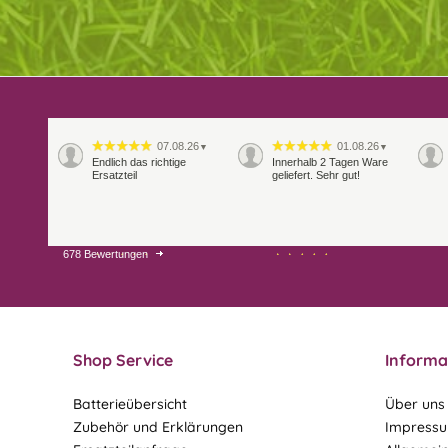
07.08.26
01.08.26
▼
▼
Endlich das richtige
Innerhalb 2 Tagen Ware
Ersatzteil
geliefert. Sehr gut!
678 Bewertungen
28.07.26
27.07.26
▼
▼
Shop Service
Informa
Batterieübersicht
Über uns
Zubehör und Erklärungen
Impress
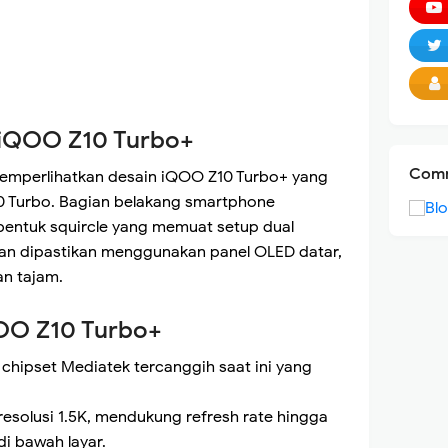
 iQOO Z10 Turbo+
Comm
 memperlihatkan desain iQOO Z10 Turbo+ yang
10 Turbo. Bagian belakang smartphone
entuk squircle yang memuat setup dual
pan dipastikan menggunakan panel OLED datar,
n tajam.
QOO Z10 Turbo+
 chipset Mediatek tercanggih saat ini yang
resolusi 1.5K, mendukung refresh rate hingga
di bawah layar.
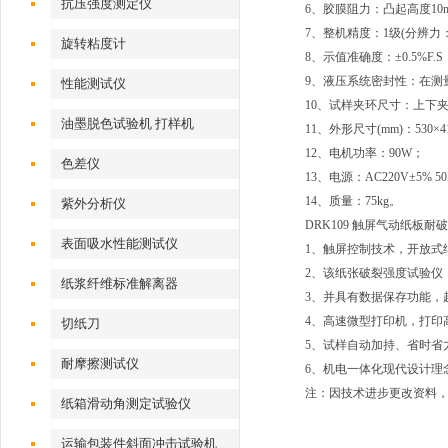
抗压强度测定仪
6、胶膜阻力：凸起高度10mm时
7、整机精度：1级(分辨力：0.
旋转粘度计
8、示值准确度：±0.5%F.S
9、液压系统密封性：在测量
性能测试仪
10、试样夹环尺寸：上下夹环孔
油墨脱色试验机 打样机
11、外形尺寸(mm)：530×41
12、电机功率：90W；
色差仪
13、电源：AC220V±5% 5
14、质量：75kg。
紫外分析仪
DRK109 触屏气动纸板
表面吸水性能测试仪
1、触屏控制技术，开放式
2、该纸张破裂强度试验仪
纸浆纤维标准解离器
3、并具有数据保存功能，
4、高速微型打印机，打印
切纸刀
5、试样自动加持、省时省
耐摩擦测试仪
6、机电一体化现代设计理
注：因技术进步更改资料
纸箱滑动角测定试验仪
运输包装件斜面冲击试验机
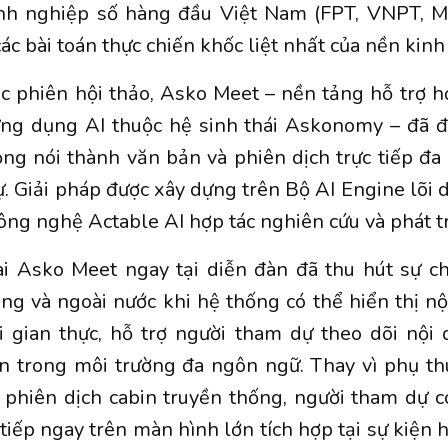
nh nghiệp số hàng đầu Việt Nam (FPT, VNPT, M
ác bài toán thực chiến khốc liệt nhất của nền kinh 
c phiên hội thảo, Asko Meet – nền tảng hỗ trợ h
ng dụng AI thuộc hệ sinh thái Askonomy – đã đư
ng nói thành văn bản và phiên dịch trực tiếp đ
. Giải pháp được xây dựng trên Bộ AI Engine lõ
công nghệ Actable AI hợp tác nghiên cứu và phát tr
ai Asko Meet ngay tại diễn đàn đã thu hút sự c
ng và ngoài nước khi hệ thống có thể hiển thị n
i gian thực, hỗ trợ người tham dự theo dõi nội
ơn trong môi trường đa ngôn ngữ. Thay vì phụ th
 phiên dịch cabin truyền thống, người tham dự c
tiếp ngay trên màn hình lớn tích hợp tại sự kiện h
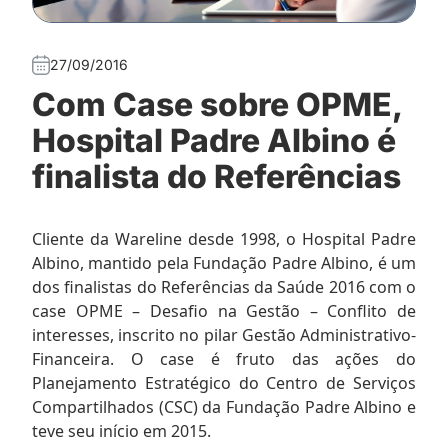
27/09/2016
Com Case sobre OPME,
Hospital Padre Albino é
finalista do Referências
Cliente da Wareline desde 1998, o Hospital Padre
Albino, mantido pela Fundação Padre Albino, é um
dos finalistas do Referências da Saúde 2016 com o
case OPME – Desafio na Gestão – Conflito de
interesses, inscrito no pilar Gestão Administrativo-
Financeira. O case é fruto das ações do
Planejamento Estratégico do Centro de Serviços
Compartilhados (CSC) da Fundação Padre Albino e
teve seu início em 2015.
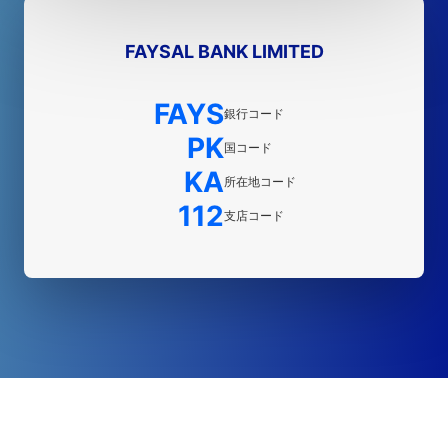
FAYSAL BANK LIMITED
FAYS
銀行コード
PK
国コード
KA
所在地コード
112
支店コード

TO DO. List each line in the rows above that contains "tiếp".

RESULT OF THIS EXERCISE.
ng nói thành văn bản và phiên dịch trực tiếp đ
tiếp ngay trên màn hình lớn tích hợp tại sự kiện h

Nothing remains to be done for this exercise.